The Fujitsu LifeBook S760 is designed for business users who need a laptop that combines portability with fast performance. Priced at around £850, this 13.3-inch ultra-portable comes installed with the 64-bit version of Windows 7 Professional, rather than the Home Premium edition you'll find on the majority of consumer laptops.
Better for business
The S760 isn't exactly the most stylish ultra-portable we've ever clapped eyes on. The matte black and silver finish looks rather dated, but at least it's less likely to show up minor scratches than most glossy consumer-focused machines. It's light, at 1.8kg, and relatively compact, measuring just 314 by 22mm. For an ultra-portable that's packing a built-in DVD writer, it's rather slim at just 38mm.
Since business users are its target market, Fujitsu has sensibly chosen to use a 13.3-inch display with a matte finish on its S760. The matte coating helps to cut down on glare, so using the S760 indoors under bright lights is no problem at all. The display doesn't produce the same vibrant colours of its glossy counterparts, but it is still reasonably bright and its resolution of 1366x768 pixels is good for a screen of this size.

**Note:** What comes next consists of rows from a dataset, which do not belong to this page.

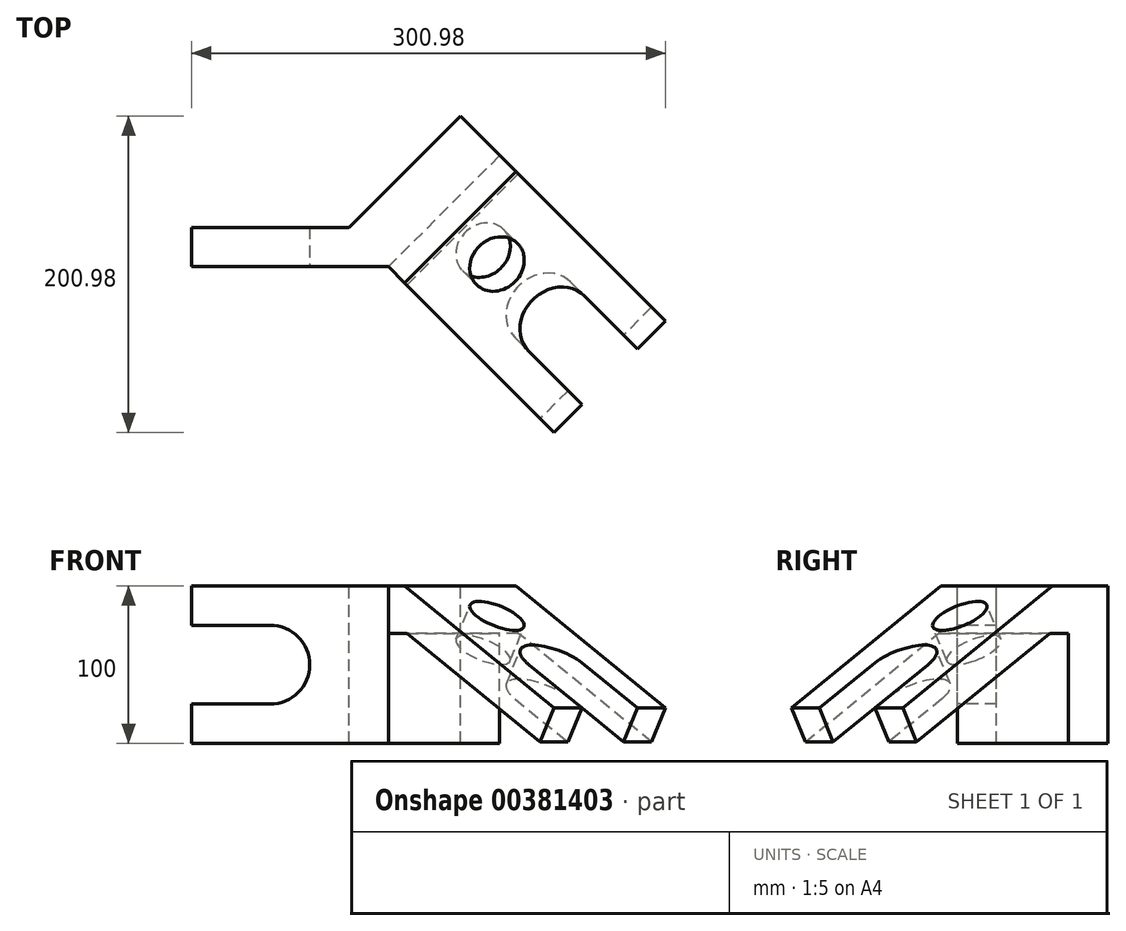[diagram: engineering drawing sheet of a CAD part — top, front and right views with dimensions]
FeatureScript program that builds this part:
annotation { "Feature Type Name" : "Feature", "Feature Type Description" : "" }
export const myFeature = defineFeature(function(context is Context, id is Id, definition is map)
    precondition{}
    {
        {
            var Q0;
            Q0=qCreatedBy(makeId("Top.planeOp"),FACE);
            var sketch = newSketch(context, id + "F0", { "sketchPlane" : qUnion([Q0])});
            skLineSegment(sketch, "E0", {"start": v(25, -25) * mm, "end": v(-100, -25) * mm});
            skLineSegment(sketch, "E1", {"start": v(-100, -25) * mm, "end": v(-100, 0) * mm});
            skLineSegment(sketch, "E2", {"start": v(-100, 0) * mm, "end": v(0, 0) * mm});
            skLineSegment(sketch, "E3", {"start": v(0, 0) * mm, "end": v(70.71, 70.71) * mm});
            skLineSegment(sketch, "E4", {"start": v(70.71, 70.71) * mm, "end": v(95.71, 45.71) * mm});
            skLineSegment(sketch, "E5", {"start": v(95.71, 45.71) * mm, "end": v(25, -25) * mm});
            skLineSegment(sketch, "E6", {"start": v(25, -25) * mm, "end": v(0, 0) * mm, "construction": true});
            skSolve(sketch);
        }
        {
            var Q0;
            Q0=qCreatedBy(makeId("Right.planeOp"),FACE);
            var sketch = newSketch(context, id + "F1", { "sketchPlane" : qUnion([Q0])});
            skLineSegment(sketch, "E7", {"start": v(72.83, -34.5) * mm, "end": v(72.83, -60.58) * mm});
            skLineSegment(sketch, "E8", {"start": v(72.83, -60.58) * mm, "end": v(24.8, -60.58) * mm});
            skLineSegment(sketch, "E9", {"start": v(24.8, -60.58) * mm, "end": v(-33.17, -125.62) * mm});
            skLineSegment(sketch, "E10", {"start": v(-33.17, -125.62) * mm, "end": v(-52.28, -108.59) * mm});
            skLineSegment(sketch, "E11", {"start": v(-52.28, -108.59) * mm, "end": v(13.77, -34.5) * mm});
            skLineSegment(sketch, "E12", {"start": v(13.77, -34.5) * mm, "end": v(72.83, -34.5) * mm});
            skLineSegment(sketch, "E13", {"start": v(0, 0) * mm, "end": v(0, 54.98) * mm});
            skSolve(sketch);
        }
        {
            var Q0;
            Q0=sQuery(id+"F0.wireOp",VERTEX,"E6.start");
            var Q1;
            Q1=sQuery(id+"F1.wireOp",VERTEX,"E13.start");
            var Q2;
            Q2=sQuery(id+"F1.wireOp",VERTEX,"E13.end");
            cPlane(context, id + "F2", {"entities" : qUnion([Q0, Q1, Q2]), "cplaneType" : CPlaneType.THREE_POINT, "offset" : 25 * mm, "width" : 150 * mm, "height" : 150 * mm});
        }
        {
            var Q0;
            Q0=qCreatedBy(id+"F2.planeOp",FACE);
            var sketch = newSketch(context, id + "F3", { "sketchPlane" : qUnion([Q0])});
            skLineSegment(sketch, "E14", {"start": v(0, -30) * mm, "end": v(0, 0) * mm});
            skLineSegment(sketch, "E15", {"start": v(0, 0) * mm, "end": v(50, 0) * mm});
            skLineSegment(sketch, "E16", {"start": v(50, 0) * mm, "end": v(184.23, -77.5) * mm});
            skLineSegment(sketch, "E17", {"start": v(184.23, -77.5) * mm, "end": v(171.73, -99.15) * mm});
            skLineSegment(sketch, "E18", {"start": v(171.73, -99.15) * mm, "end": v(51.96, -30) * mm});
            skLineSegment(sketch, "E19", {"start": v(51.96, -30) * mm, "end": v(0, -30) * mm});
            skSolve(sketch);
        }
        {
            var Q0;
            Q0=makeQuery(id+"F0.imprint","IMPRINT",FACE,{"disambiguationData":[TD([[makeQuery(id+"F0.imprint","IMPRINT",EDGE,{"derivedFrom":sQuery(id+"F0.wireOp",EDGE,"E0")}),-1.0]])]});
            extrude(context, id + "F4", {"entities" : qUnion([Q0]), "oppositeDirection" : true, "depth" : 100 * mm});
        }
        {
            var Q0;
            Q0=makeQuery(id+"F3.imprint","IMPRINT",FACE,{"disambiguationData":[TD([[makeQuery(id+"F3.imprint","IMPRINT",EDGE,{"derivedFrom":sQuery(id+"F3.wireOp",EDGE,"E14")}),-1.0]])]});
            extrude(context, id + "F5", {"entities" : qUnion([Q0]), "operationType" : NewBodyOperationType.ADD, "oppositeDirection" : true, "depth" : 100 * mm});
        }
        {
            var Q0;
            Q0=makeQuery(id+"F4.opExtrude","SWEPT_FACE",FACE,{"disambiguationData":[OSD([sQuery(id+"F0.wireOp",EDGE,"E0")])]});
            var sketch = newSketch(context, id + "F6", { "sketchPlane" : qUnion([Q0])});
            skLineSegment(sketch, "E20", {"start": v(-100, -25) * mm, "end": v(-50, -25) * mm});
            skLineSegment(sketch, "E21", {"start": v(-100, -75) * mm, "end": v(-50, -75) * mm});
            skArc(sketch, "E22", {"start": v(-50, -25) * mm, "mid": v(-25, -50) * mm, "end": v(-50, -75) * mm});
            skSolve(sketch);
        }
        {
            var Q0;
            {var subQ0=sQuery(id+"F6.wireOp",EDGE,"E20");Q0=makeQuery(id+"F6.imprint","IMPRINT",FACE,{"disambiguationData":[TD([[makeQuery(id+"F6.imprint","IMPRINT",EDGE,{"derivedFrom":subQ0}),-1.0]])]});}
            extrude(context, id + "F7", {"entities" : qUnion([Q0]), "operationType" : NewBodyOperationType.REMOVE, "endBound" : BoundingType.UP_TO_NEXT, "oppositeDirection" : true, "depth" : 25 * mm});
        }
        {
            var Q0;
            Q0=makeQuery(id+"F5.opExtrude","SWEPT_FACE",FACE,{"disambiguationData":[OSD([sQuery(id+"F3.wireOp",EDGE,"E16")])]});
            var sketch = newSketch(context, id + "F8", { "sketchPlane" : qUnion([Q0])});
            skCircle(sketch, "E23", {"center": v(91.02, -28.73) * mm, "radius": 18.5 * mm});
            skLineSegment(sketch, "E24", {"start": v(148.72, -133.54) * mm, "end": v(112.71, -91.96) * mm});
            skLineSegment(sketch, "E25", {"start": v(186.51, -100.8) * mm, "end": v(150.5, -59.23) * mm});
            skArc(sketch, "E26", {"start": v(150.5, -59.23) * mm, "mid": v(115.24, -56.7) * mm, "end": v(112.71, -91.96) * mm});
            skSolve(sketch);
        }
        {
            var Q0;
            Q0=makeQuery(id+"F8.imprint","IMPRINT",FACE,{"disambiguationData":[TD([[makeQuery(id+"F8.imprint","IMPRINT",EDGE,{"derivedFrom":sQuery(id+"F8.wireOp",EDGE,"E23")}),1.0]])]});
            var Q1;
            {var subQ0=sQuery(id+"F8.wireOp",EDGE,"E24");Q1=makeQuery(id+"F8.imprint","IMPRINT",FACE,{"disambiguationData":[TD([[makeQuery(id+"F8.imprint","IMPRINT",EDGE,{"derivedFrom":subQ0}),-1.0]])]});}
            extrude(context, id + "F9", {"entities" : qUnion([Q0, Q1]), "operationType" : NewBodyOperationType.REMOVE, "endBound" : BoundingType.UP_TO_NEXT, "oppositeDirection" : true, "depth" : 25 * mm});
        }
    });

The keyboard is decked out with traditional tapered keys, rather than the isolated keys that are becoming popular on consumer models. This is no bad thing, however, as the keyboard feels large and roomy by ultra-portable standards. The keys are nicely responsive, so it's easy to get up a decent typing speed. The trackpad isn't exactly the largest we've come across, but its slightly textured surface feels good to the touch. You'll also find a fingerprint reader nestled between the two trackpad buttons, which doubles as a virtual scroll wheel when it's not being used for security purposes. Interestingly, Fujitsu has added a circular scroll pad to the right of the touchpad, which can be used for zipping up and down through Web pages and longer documents.
Step into my office...
When it comes to storage, there's a 320GB hard drive which has a built-in shock sensor that detects when the laptop is falling and parks the heads to protect your data. There's also an SD memory card reader tucked into the front edge of the laptop.
Connectivity is generally pretty adequate. The Express Card slot provides you with some expansion potential and is joined by three USB ports. One of these ports is sleep-and-charge enabled, so you can charge gadgets like phones and cameras when the laptop is turned off. Fujitsu has also kitted the S760 out with both HDMI and VGA ports for connecting it to an external display. Alongside the Gigabit Ethernet port there's also 801.11n Wi-Fi and Bluetooth support.
Unlike the ultra-low-voltage processors we saw on the PH530 and P770, Fujitsu has opted for a standard Core i5 processor for the S760. While this does affect the battery life somewhat, the laptop is still a decent performer in this area. In our Battery Eater test, the S760 managed to keep running for an hour and 18 minutes. This test places a constant heavy load on the processor, so in real-world conditions you're likely to get twice as long, if not more, from the battery. What you lose in battery life you certainly gain in raw performance, because this is a very speedy machine by ultra-portable standards. Its combination of a dual-core Intel i5-520M processor, clocked at 2.4GHz, and 4GB of RAM helped it rack up a score of 5,887 in the PCMark05 benchmark test. As a result, you're unlikely to be left waiting around even when you're weighing this machine down with heavy multitasking.
The S760's multimedia performance isn't as impressive, however. The laptop only has on-board Intel GMA HD graphics, which almost always struggle to produce decent frame rates in games. That's certainly the case here. The S760 managed to rack up a score of just 2,101 in the 3DMark06 benchmark. This means it's only really suitable for playing older 3D games. Given the laptop's slim dimensions, we weren't expecting the speakers to be all that impressive and, sadly, that proved to be the case. The speakers are tiny and the sound they produce is exceptionally tinny. If you're going to use this laptop for listening to music, we'd recommend you invest in a decent set of headphones.
The Fujitsu LifeBook S760 isn't designed to be used around the home for watching movies or playing games. It's aimed at business travellers who want a slim and light laptop that still packs a powerful punch when it comes to performance. On this front, it certainly delivers and, although the styling could have been more contemporary, it's still a fine choice for business users.